Am Samstagabend konnte im Festsaal des Elyséepalastes zwischenzeitlich der Eindruck aufkommen, dass Europa von Sozialrevolutionären regiert werde. Freilich von der Sorte, die in der zweiten Hälfte des 19. Jahrhunderts verbreitet war, als Sozialisten für das Industrie- und gegen das Kreditkapital kämpften.

Obwohl - nicht alle der Wirtschaftselefanten Europas, die sich am Samstag zum Mini-Krisengipfel in Pars trafen, stießen in dieses Horn. Moderater als Frankreichs Präsdient Nicolas Sarkozy und – vor allem – der nicht enden wollend dröhnende Italiener Silvio Berlusconi, traten Bundeskanzlerin Angela Merkel, der britische Premier Gordon Brown, EU-Kommissionspräsident Barroso, EZB-Chef Trichet und Luxemburgs Regierungschef Juncker auf. Einig geworden war man sich dennoch, und zwar binnen dreier Stunden.

Die wichtigsten Ergebnisse: Die Schuldigen an der Finanzkrise sollen bestraft, die Kontrollregeln für Finanzprodukte und Rating-Agenturen rigoroser werden. Und Schluss soll sein mit Millionenzahlungen an Manager, die das Finanzwesen durch Spekulation ruinierten.

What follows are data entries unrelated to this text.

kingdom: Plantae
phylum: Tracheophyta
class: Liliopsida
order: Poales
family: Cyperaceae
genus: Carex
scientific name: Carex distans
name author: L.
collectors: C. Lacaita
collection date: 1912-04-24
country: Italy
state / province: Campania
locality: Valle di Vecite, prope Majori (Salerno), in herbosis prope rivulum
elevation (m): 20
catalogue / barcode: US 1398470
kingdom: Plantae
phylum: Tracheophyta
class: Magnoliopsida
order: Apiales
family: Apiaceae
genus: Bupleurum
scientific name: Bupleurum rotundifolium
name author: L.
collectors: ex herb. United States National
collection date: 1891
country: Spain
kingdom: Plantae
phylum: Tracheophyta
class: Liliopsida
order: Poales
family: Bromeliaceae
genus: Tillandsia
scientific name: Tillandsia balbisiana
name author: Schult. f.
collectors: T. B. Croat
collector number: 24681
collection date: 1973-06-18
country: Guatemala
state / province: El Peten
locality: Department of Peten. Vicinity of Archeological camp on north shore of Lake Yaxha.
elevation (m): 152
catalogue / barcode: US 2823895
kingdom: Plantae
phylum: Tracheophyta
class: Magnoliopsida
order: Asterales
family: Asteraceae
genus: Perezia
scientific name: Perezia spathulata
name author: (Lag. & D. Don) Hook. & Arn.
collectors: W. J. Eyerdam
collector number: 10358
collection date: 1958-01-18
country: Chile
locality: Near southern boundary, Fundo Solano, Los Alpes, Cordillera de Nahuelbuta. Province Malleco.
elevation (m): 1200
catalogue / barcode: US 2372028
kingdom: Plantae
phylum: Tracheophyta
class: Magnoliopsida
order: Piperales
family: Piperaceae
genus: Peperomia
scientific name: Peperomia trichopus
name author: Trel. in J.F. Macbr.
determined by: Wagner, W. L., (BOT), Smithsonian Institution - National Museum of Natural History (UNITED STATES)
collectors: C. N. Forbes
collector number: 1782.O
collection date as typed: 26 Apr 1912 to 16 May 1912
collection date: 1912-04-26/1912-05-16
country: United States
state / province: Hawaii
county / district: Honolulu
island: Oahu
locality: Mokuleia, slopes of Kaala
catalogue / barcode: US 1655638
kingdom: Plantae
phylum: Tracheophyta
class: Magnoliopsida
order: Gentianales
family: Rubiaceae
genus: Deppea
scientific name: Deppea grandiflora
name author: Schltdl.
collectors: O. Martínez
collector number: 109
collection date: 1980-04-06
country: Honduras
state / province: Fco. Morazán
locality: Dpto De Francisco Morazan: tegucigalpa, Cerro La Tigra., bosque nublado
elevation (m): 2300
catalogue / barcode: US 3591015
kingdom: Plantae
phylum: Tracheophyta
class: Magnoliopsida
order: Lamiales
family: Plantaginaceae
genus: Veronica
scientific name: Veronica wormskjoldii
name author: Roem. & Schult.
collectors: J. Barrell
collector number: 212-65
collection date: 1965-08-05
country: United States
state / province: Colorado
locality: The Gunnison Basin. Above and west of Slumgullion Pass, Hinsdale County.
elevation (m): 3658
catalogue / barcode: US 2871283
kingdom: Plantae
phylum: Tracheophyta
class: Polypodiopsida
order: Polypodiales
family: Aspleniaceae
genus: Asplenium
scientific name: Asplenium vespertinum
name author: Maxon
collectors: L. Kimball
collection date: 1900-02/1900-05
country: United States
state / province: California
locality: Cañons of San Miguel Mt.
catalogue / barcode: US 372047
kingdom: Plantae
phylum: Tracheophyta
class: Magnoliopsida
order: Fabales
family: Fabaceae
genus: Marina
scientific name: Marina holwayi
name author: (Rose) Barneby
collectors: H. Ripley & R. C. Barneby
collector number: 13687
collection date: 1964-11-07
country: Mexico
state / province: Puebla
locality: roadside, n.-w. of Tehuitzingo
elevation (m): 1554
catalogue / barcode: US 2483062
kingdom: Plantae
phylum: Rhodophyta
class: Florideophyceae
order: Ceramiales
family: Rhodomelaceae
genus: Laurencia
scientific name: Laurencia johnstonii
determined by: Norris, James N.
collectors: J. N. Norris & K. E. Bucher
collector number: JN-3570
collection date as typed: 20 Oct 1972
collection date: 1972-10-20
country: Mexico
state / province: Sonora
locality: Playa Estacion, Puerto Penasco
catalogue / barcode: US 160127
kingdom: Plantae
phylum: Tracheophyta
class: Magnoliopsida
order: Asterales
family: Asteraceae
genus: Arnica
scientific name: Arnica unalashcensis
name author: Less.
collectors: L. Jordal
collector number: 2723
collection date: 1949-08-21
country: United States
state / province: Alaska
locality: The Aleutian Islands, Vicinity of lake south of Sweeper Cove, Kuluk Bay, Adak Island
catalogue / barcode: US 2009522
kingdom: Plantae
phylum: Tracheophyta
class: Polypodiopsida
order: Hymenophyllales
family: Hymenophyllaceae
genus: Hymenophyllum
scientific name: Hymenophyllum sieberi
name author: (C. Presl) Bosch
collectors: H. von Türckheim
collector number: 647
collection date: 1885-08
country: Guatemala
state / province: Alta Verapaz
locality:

Alles Forderungen, die Frankreichs Staatspräsident Sarkozy seit Tagen erhoben hatte; und, das muss man schon zugeben, die diesmal ihrer Erfüllung ein großes Stück nähergekommen sind. Die EU-Kommission wurde gebeten, schon bis Ende Oktober umsetzbare Vorschläge für neue Bilanzregeln vorzulegen, und so schnell es geht soll gar eine Weltkonferenz der Meistbetroffenen, wie Sarkozy sich ausdrückte, sich an die von ihm gewünschte "Neugründung des Kapitalismus" machen. Ein Vorhaben, dem sich immerhin die Teilnehmer des Pariser Treffens nicht grundsätzlich entzogen haben.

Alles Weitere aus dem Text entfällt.